**Assigned task**:
From the interview transcript below, set down word for word the passage that begins at "is all you know" and stops after "is so abnormal.".

**Given text**:

******************************

Pastor and author Shawn Thornton shares about his, “anything but normal” childhood. Read Transcript


SHAWN THORNTON: Growing up, my life was anything but normal--

but then so was my mom.

After waking up from a coma following a car crash,

her gentle and sweet disposition had

been replaced by violent mood swings,

profanity-laced tirades, and uncontrollable fits of rage.

A moment of frustration might make her hurl a knife at me,

my little brother Troy, or my dad, or just cuss us out,

only to shower us with love and affection

in the next moment like nothing had happened.

Yet this same woman was also a Bible reader, a Sunday school

teacher, and a friend to the elderly, poor,

and marginalized wherever she went.

How the same person could be a saint one minute

and a nightmare the next was a constant source

of frustration for our family.

Then, one day after decades of embarrassing outbursts,

a surprise discovery finally helped

us come to grips with my mom's mysterious condition

and brought me to a startling realization that changed

the course of my life forever.

Well, Shawn Thornton joins us now.

Shawn, welcome to the show.

Thank you, Andrew.

Good to be with you.

Your book is so transparent and you really

let out a lot of details that some authors wouldn't

be so brave to do.

Particularly when I'm reading about you as a young boy

up in your room with your dog, you're

just crying and hearing your parents fight--

it's really grabs the heart.

Now tell us-- the accident really changed her.

Yeah, it was before I was born.

She is in an accident when she's 14.

My mom-- she is in a coma then for three months.

She turns 15 in the coma and the person driving

was a boyfriend she barely knew, they were just

getting to know each other.

He was a senior in high school, so he

graduated while she was still in the coma.

And when she wakes up, she wakes up

with physical challenges-- she can't walk correctly,

she has balance issues.

Emotional challenges, so she has outbursts--

she can be calm one minute, depressed

the next, angry and upset the next over little things.

And then mental-- a lot of mental illness

associated with this as well.

So from the accident on then it affected my childhood,

our lives-- it was just chaos in our home.

And I'm struck by the fact in reading your book that you

really thought this type of behavior and family life

was fairly normal.

Early.

We hear that from children who grew up in an abusive home

or in a home with an alcoholic parent, who's

got a lot of issues, and then they

start realizing, wait a minute-- because if this

is all you know as a little kid, this is normal.

Then you start realizing, no, this isn't normal.

Then you get into your early teen years, for me,

and I started saying, I want out of this, this is so abnormal.

******************************

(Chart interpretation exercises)
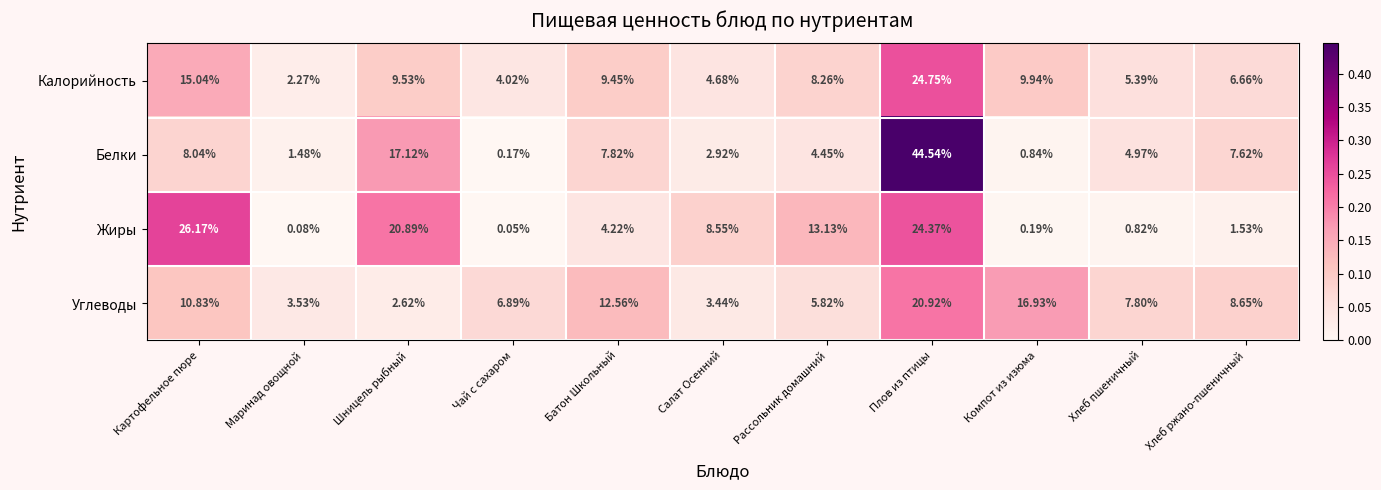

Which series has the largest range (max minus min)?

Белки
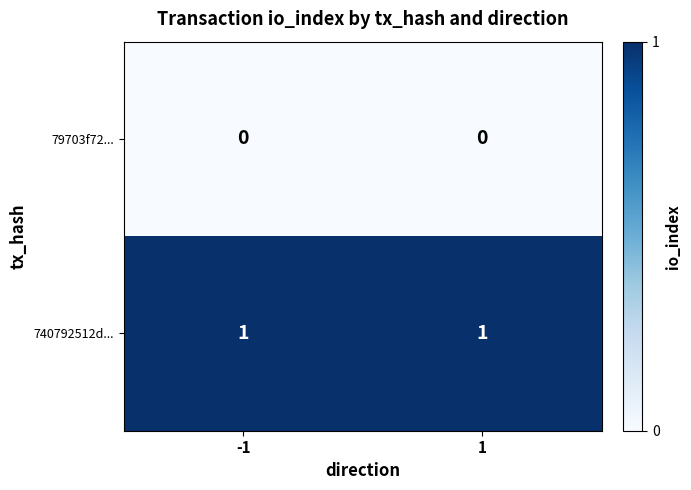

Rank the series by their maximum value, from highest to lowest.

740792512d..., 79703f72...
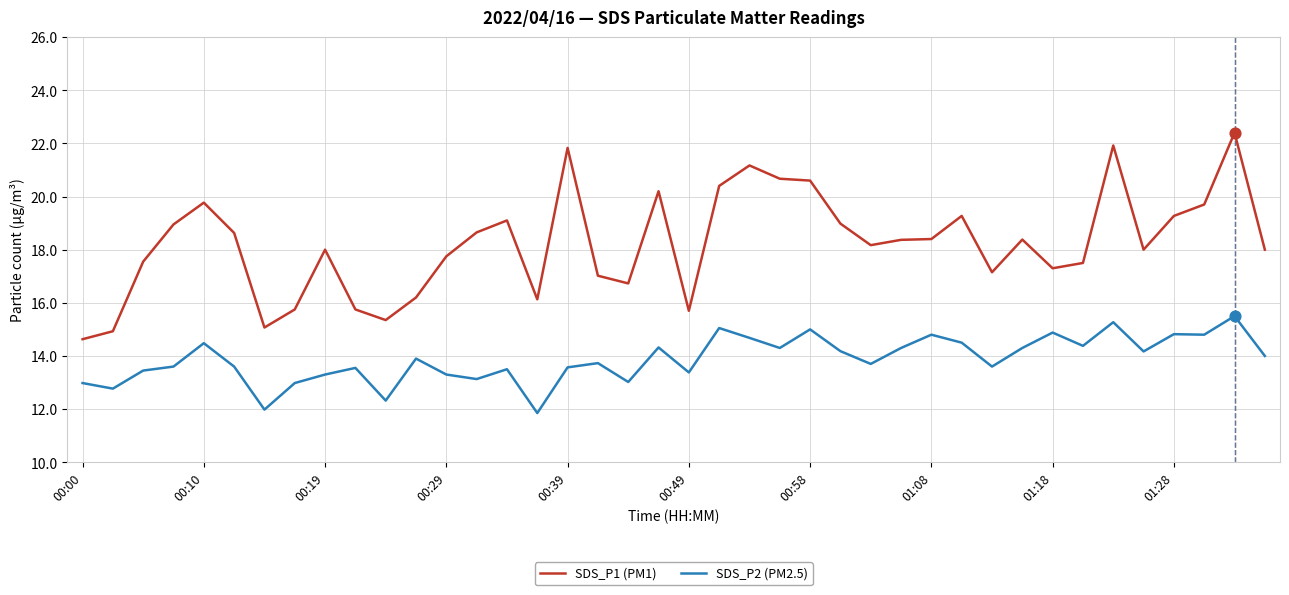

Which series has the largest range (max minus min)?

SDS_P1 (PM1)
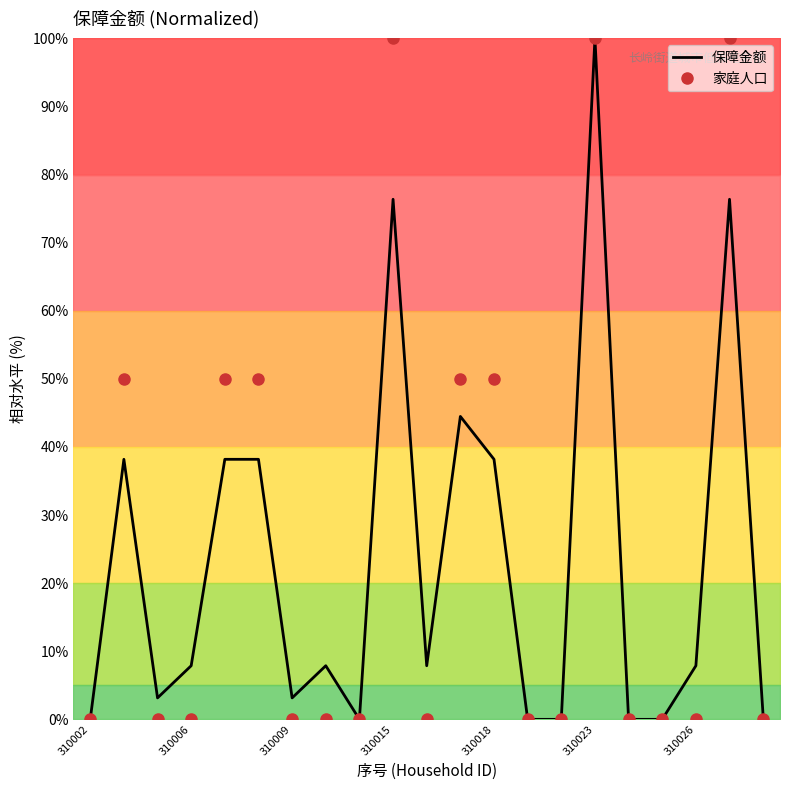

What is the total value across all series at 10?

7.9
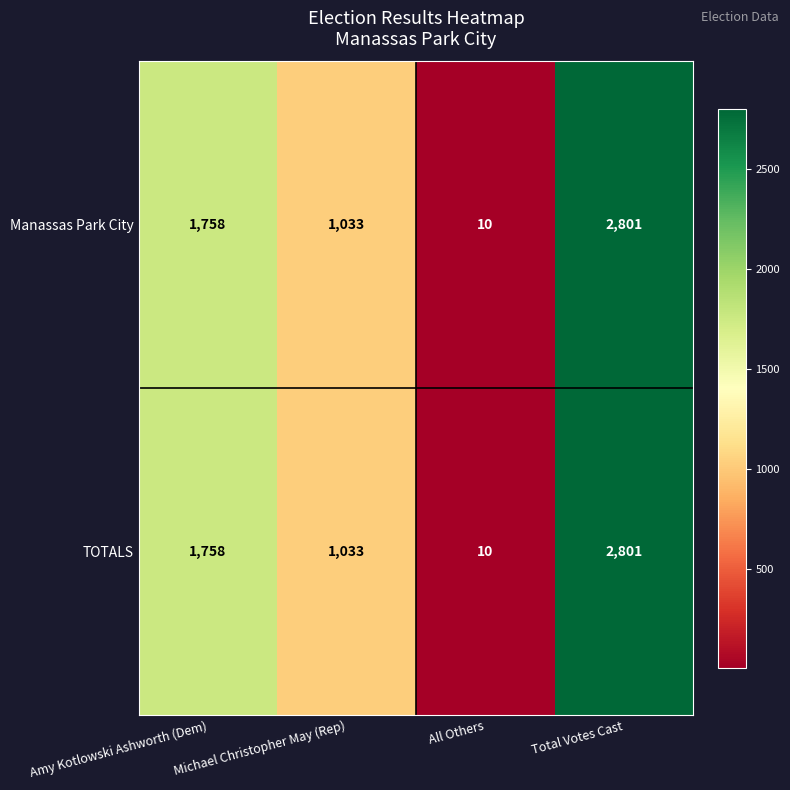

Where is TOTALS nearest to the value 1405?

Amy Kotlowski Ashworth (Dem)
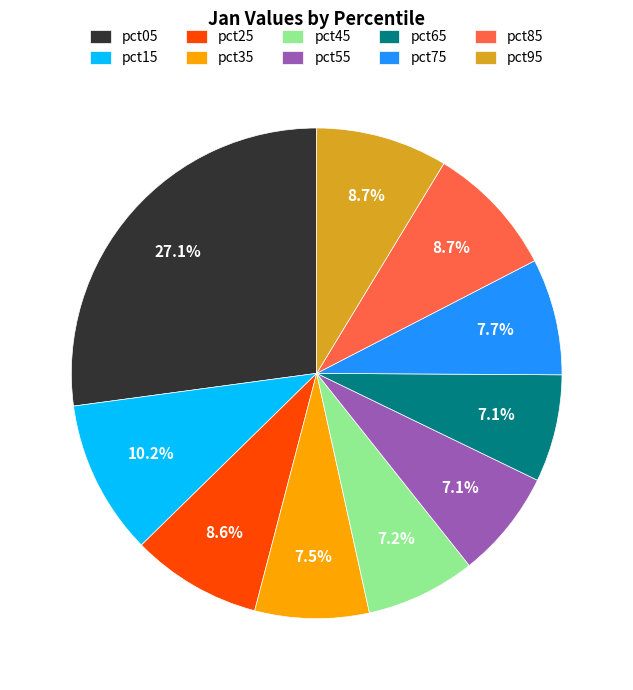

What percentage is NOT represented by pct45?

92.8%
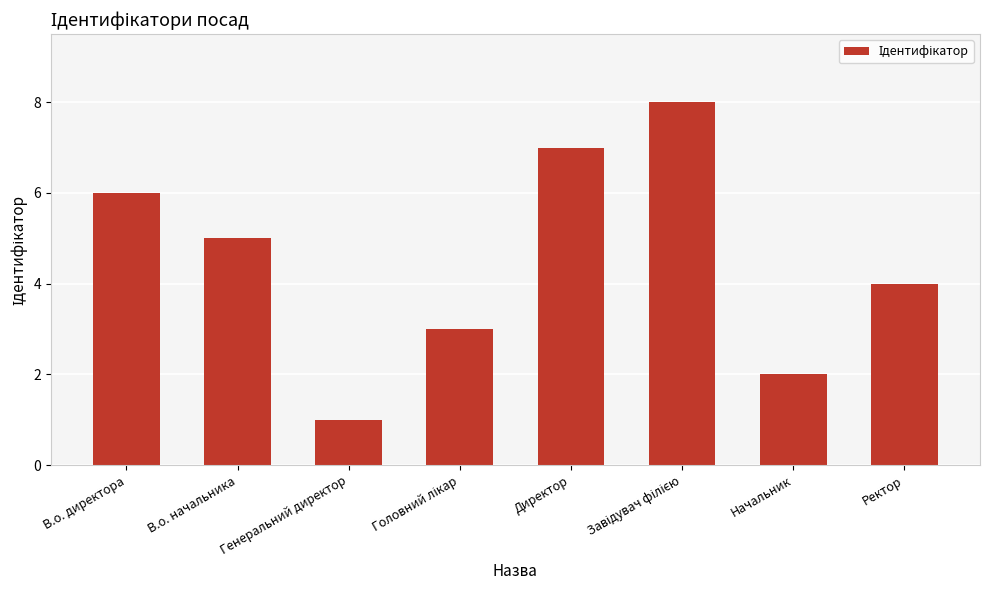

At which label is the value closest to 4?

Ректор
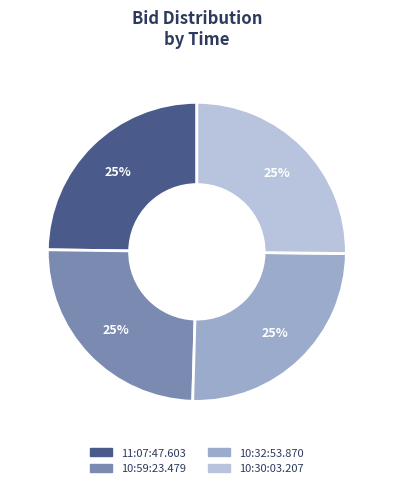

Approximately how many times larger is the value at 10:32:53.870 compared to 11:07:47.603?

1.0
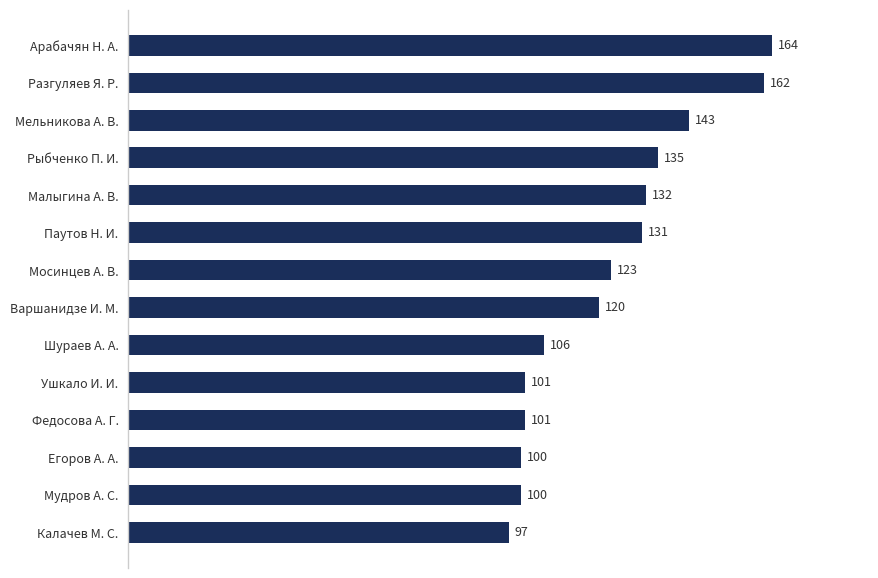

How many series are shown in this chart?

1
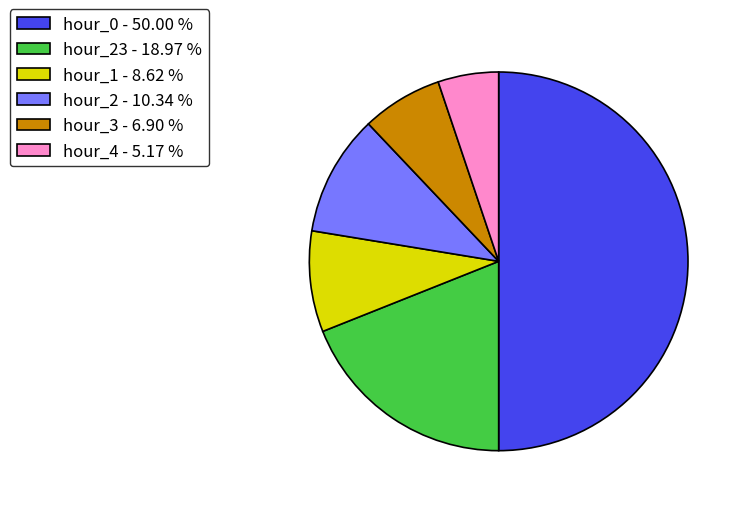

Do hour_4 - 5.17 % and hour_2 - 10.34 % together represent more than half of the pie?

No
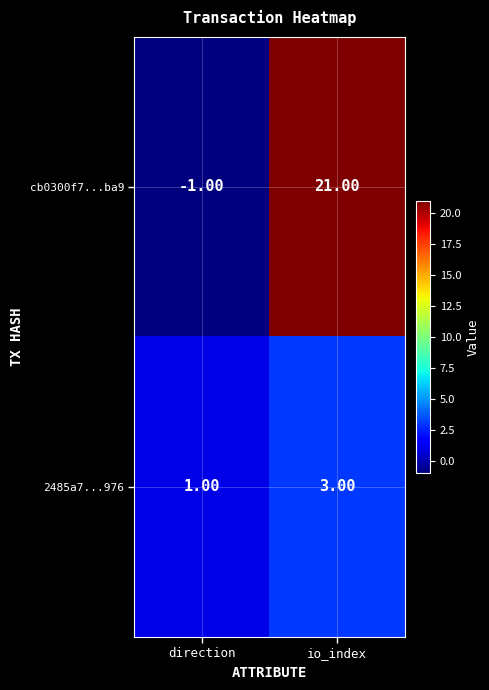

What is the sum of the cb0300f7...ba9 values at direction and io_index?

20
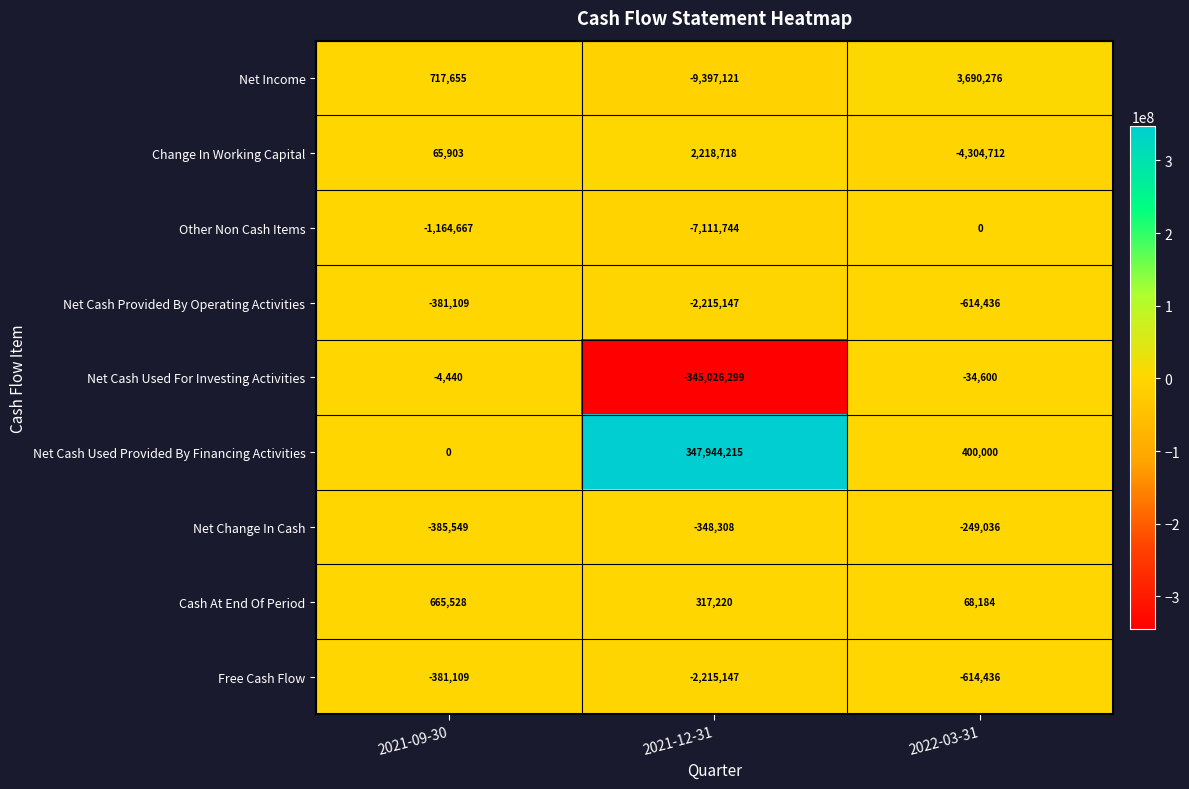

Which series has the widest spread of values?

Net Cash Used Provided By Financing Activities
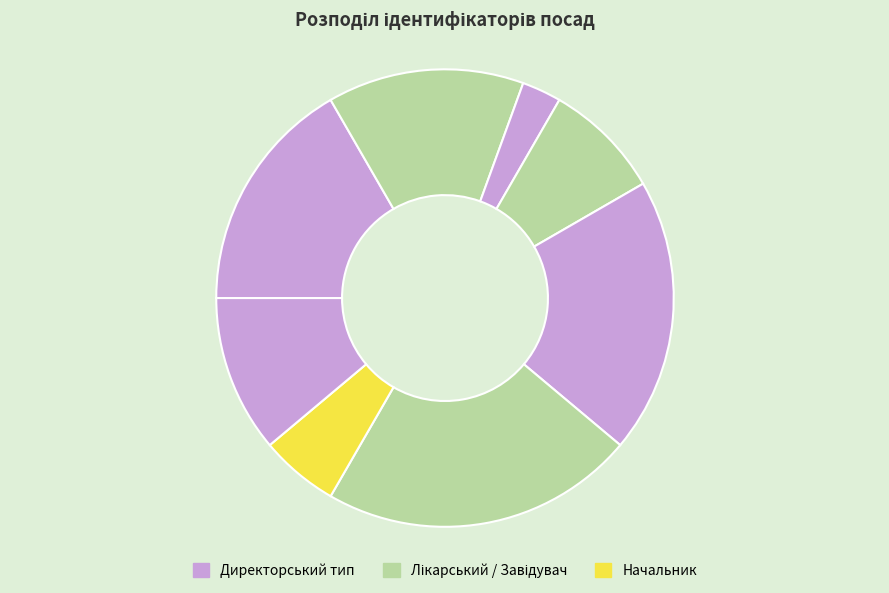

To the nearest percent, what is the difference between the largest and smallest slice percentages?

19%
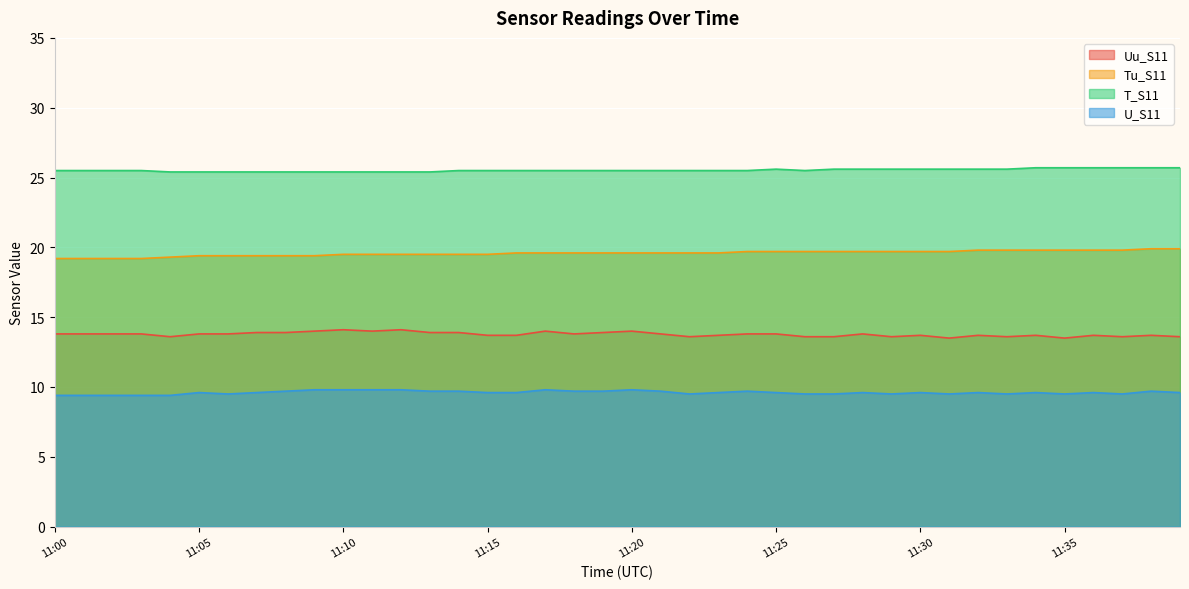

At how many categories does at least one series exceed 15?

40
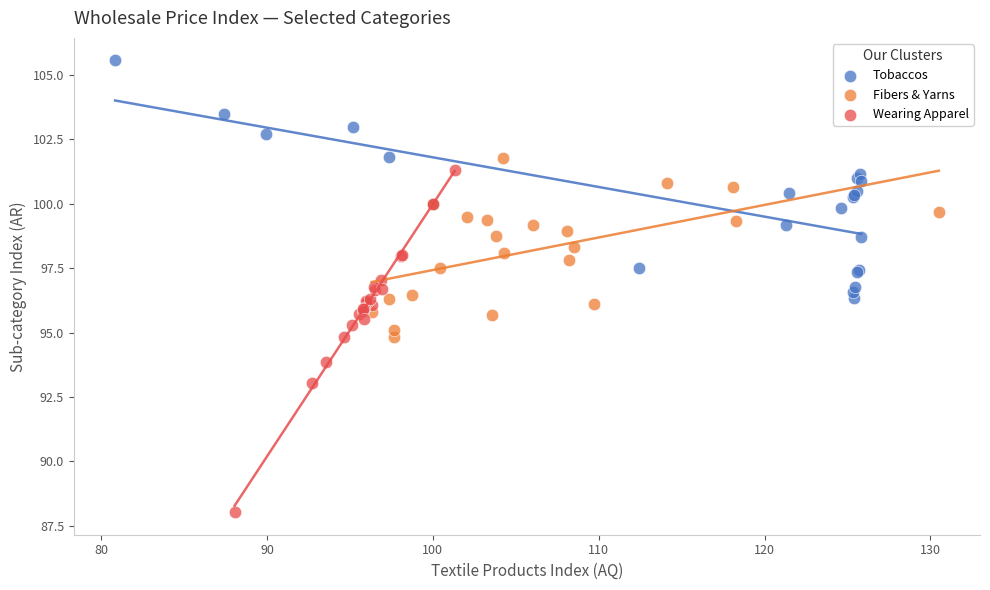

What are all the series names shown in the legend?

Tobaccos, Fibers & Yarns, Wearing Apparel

******************************

**Your response**:
is all you know as a little kid, this is normal.

Then you start realizing, no, this isn't normal.

Then you get into your early teen years, for me,

and I started saying, I want out of this, this is so abnormal.